• [TEXT PASSAGE]:
TE - fix propagate metadata for fp8_autocast in `from_trace` #1021

kshitij12345 · 2024-08-22T10:18:06Z

Fixes - #1000
Smaller Repro (without CUDA graph)-

import torch
import thunder
from thunder.core.transform_common import Transform

class Module(torch.nn.Module):
    def __init__(self, in_features, out_features) -> None:
        super().__init__()
        self.linear =  torch.nn.Linear(in_features, out_features)

    def forward(self, x: torch.Tensor):
        return self.linear(x)

class MyNoopTransform(Transform):
    def transform_trace_post_optimization(self, computation_trace, **kwargs):
        new_trace = thunder.core.trace.from_trace(computation_trace)
        new_trace.bound_symbols = computation_trace.bound_symbols
        print(new_trace._include_te_fp8_autocast)  # False (from_trace doesn't propagate this).
        return new_trace

with torch.device('cuda'):
    in_features = 16
    out_features = 16
    model = Module(in_features, out_features)
    for p in model.parameters():
        p.requires_grad = True

    x = torch.randn(16, in_features, requires_grad=True)

    jmodel_def = thunder.jit(model, executors=['transformer_engine',], transforms=[MyNoopTransform(),])

    y = jmodel_def(x)

Error

  File "/home/kkalambarkar/git/TransformerEngine/transformer_engine/pytorch/module/base.py", line 964, in get_fp8_workspace
    out.cast_transpose_(
  File "/home/kkalambarkar/git/pytorch/torch/utils/_contextlib.py", line 116, in decorate_context
    return func(*args, **kwargs)

• [RECORDS SUPPLIED]:
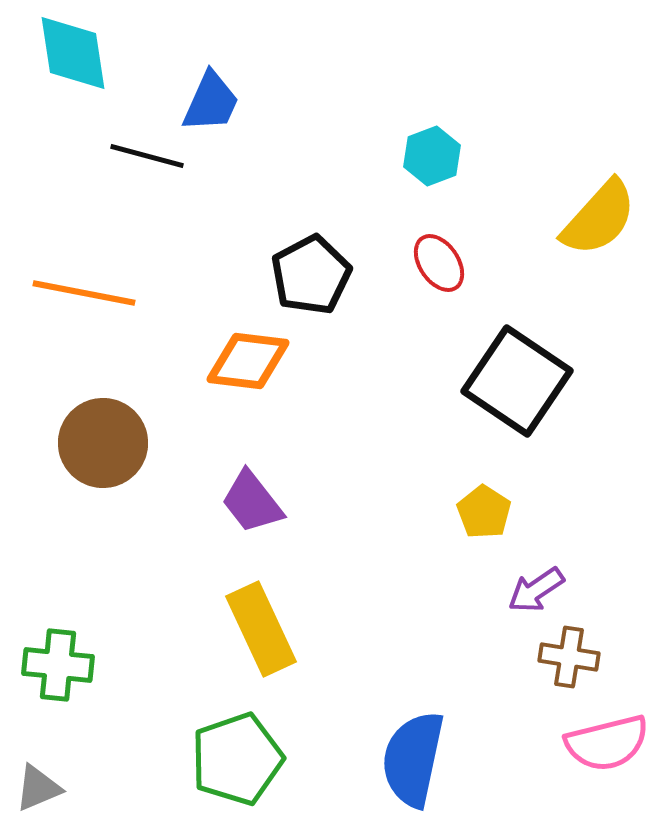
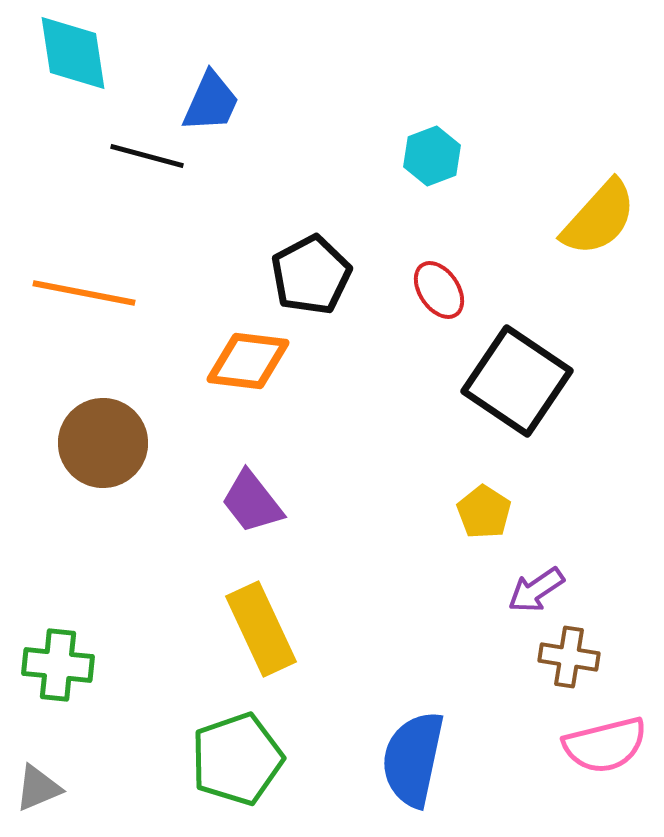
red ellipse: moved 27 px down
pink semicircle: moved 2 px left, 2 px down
---
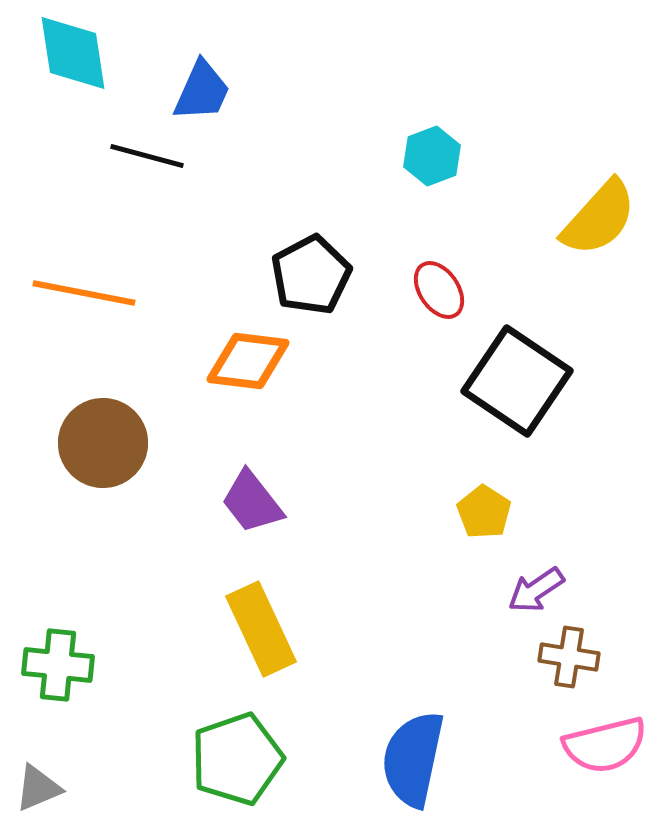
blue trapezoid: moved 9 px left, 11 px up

• [YOUR TASKS]:
1 > Check each statement against the pull request. Answer yes or no for each, and quote the exact words of the pull request that decide it.
(a) The smaller repro relies on a CUDA graph.
(b) The model in the repro is built with 16 input features.
(c) In MyNoopTransform, `from_trace` carries over `_include_te_fp8_autocast` to the new trace.
2 > Retype the pull request starting at "return new_trace" and ending at "y = jmodel_def(x)".

• [ANSWERS TO THE EXERCISE]:
1 >
(a) No: "Smaller Repro (without CUDA graph)-"
(b) Yes: "in_features = 16"
(c) No: "False (from_trace doesn't propagate this)."

2 >
return new_trace

with torch.device('cuda'):
    in_features = 16
    out_features = 16
    model = Module(in_features, out_features)
    for p in model.parameters():
        p.requires_grad = True

    x = torch.randn(16, in_features, requires_grad=True)

    jmodel_def = thunder.jit(model, executors=['transformer_engine',], transforms=[MyNoopTransform(),])

    y = jmodel_def(x)